SSE-S3 on an AWS backend:

      encryption:
        mode: sse-s3

Note the native SSE modes are S3-only; the proxy rejects them on filesystem backends at config check.

4. Restart and verify

Restart the proxy (or apply from the UI) so the env var and config load together, then prove the round trip:

  1. Write and read back through the proxy — clients must notice nothing:

    aws --endpoint-url https://s3.acme.example s3 cp dump.sql s3://db-archive/nightly/dump.sql
    aws --endpoint-url https://s3.acme.example s3 cp s3://db-archive/nightly/dump.sql - | sha256sum
    

    The hash must match the original.

  2. Check the stored object is actually ciphertext — look at it on the raw backend, bypassing the proxy. In proxy-AES mode the body starts with the DGE1 magic (chunked) or is opaque GCM ciphertext, and the backend-side user metadata carries the dg-encrypted marker (an aes-256-gcm-* value) plus dg-encryption-key-id. On a filesystem backend the markers live in the user.dg.metadata xattr:

    xattr -p user.dg.metadata /var/lib/deltaglider_proxy/data/db-archive/nightly/dump.sql
    

    Native modes stamp dg-encrypted-native: sse-kms (or sse-s3) instead — that marker is harmless to expose.

  3. Old plaintext objects still read fine: the decrypt path dispatches on the marker, and absent marker means "serve as-is."

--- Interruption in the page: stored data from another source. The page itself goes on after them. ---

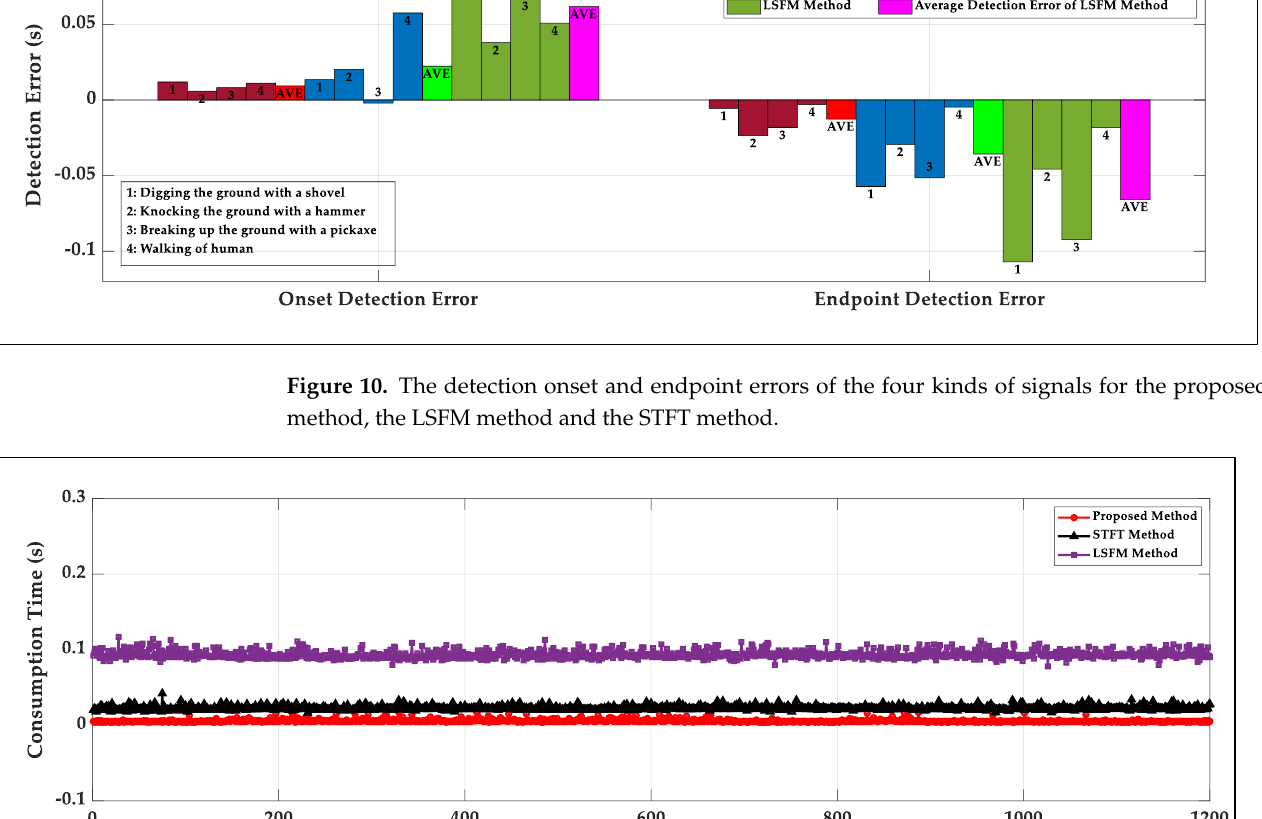
Figure 10. The detection onset and endpoint errors of the four kinds of signals for the proposed method, the LSFM method and the STFT method.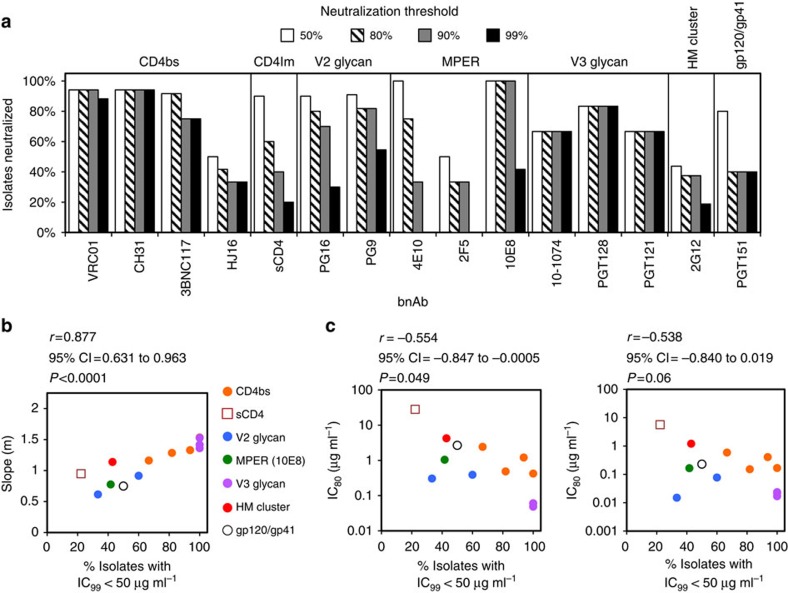
Effect of slope on neutralization breadth.(a) Neutralization breadths determined from dose–response curves of each bnAb against our total Env panel at increasing neutralization thresholds. A bnAb is considered non-neutralizing for a particular Env at a given inhibitory threshold when the respective inhibitory concentration (IC50, IC80, IC90 or IC99) is >50 μg ml−1. Antibodies are ordered by epitope class. Correlations of slope (b), IC80 (c, left) and IC50 (c, right) to breadth at 99% neutralization for each bnAb, grouped by epitope class (symbols), where breadth excludes Envs giving no detectible neutralization within the parameters of our assay (Methods). Pearson correlations (r), 95% CI and associated P values are indicated above each graph.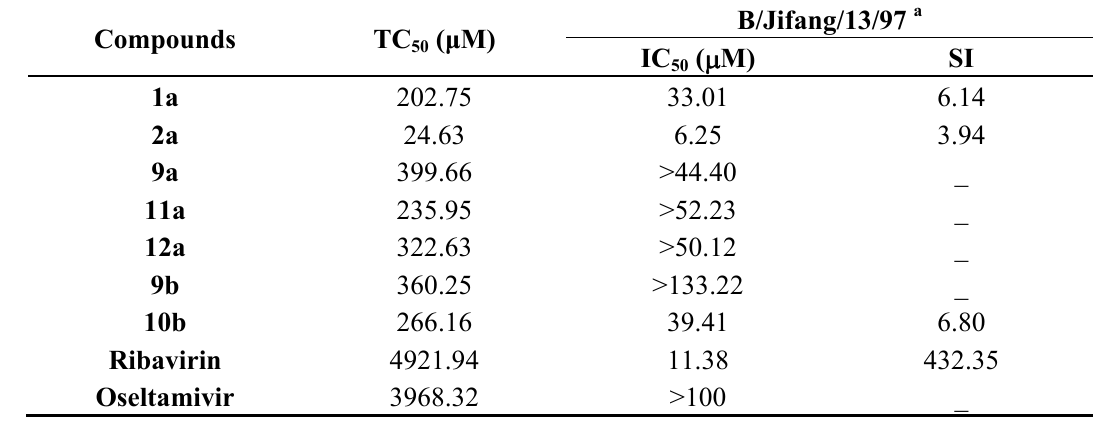
Table 2. Activities of the synthesized compounds against the oseltamivir-null influenza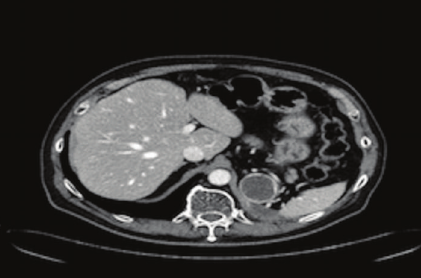
Figure 2: After 3 cycles of pazopanib the adrenal metastasis was stable in dimension but with more necrotic area.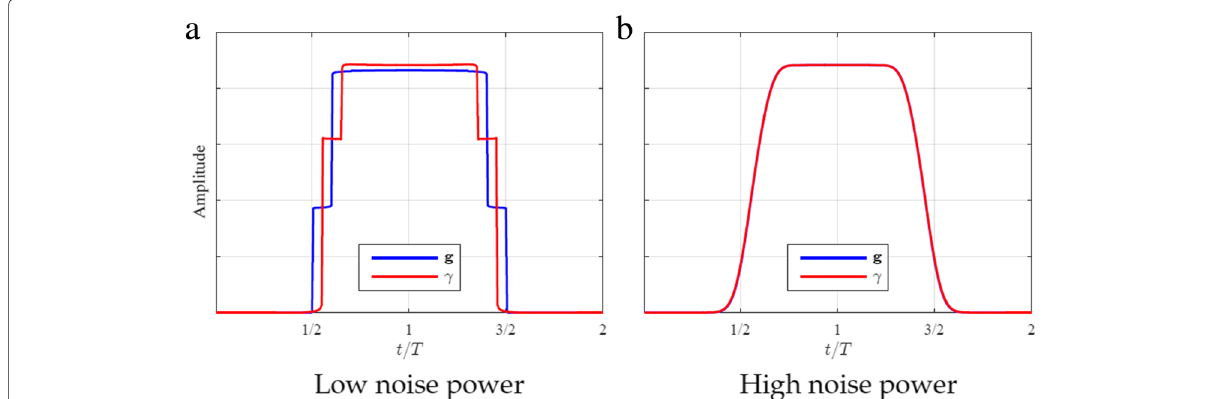
Fig. 14 a , b Pulse shapes designed for time-variant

5. Encrypt the historical objects

Enabling encryption is not retroactive — only new writes are encrypted; existing objects stay in their stored form. When you change a backend's encryption in the admin UI, the Backends page proposes a Re-encrypt job that rewrites every object not matching the new config.

Re-encrypt proposal

Accept it (or start one later from Settings → Jobs → + New job → Re-encrypt buckets…). The job write-gates each bucket while it runs and survives restarts — the mechanics, including what the write gate means for clients, are covered in How to rotate or change encryption keys.

Verify

  • A fresh PUT through the proxy reads back byte-identical (step 4.1).
  • The raw backend stores ciphertext and the dg-encrypted / dg-encrypted-native marker (step 4.2).
  • The key is stored somewhere safe outside the proxy host.
  • If you ran a re-encrypt job, its row at Settings → Jobs shows succeeded and a raw-backend spot-check of an old object now shows the marker too.